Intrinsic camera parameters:
--- START ---

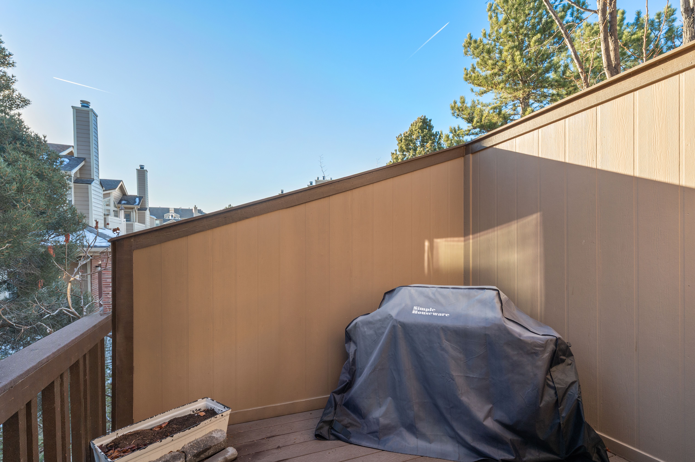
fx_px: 309
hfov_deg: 96.8
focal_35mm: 16
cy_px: 231
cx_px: 348
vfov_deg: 73.7
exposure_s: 1/100
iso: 400
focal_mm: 16
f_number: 8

--- END ---

Set the pictures aside and reproduce the data above exactly.

Answer area:
fx_px: 309
hfov_deg: 96.8
focal_35mm: 16
cy_px: 231
cx_px: 348
vfov_deg: 73.7
exposure_s: 1/100
iso: 400
focal_mm: 16
f_number: 8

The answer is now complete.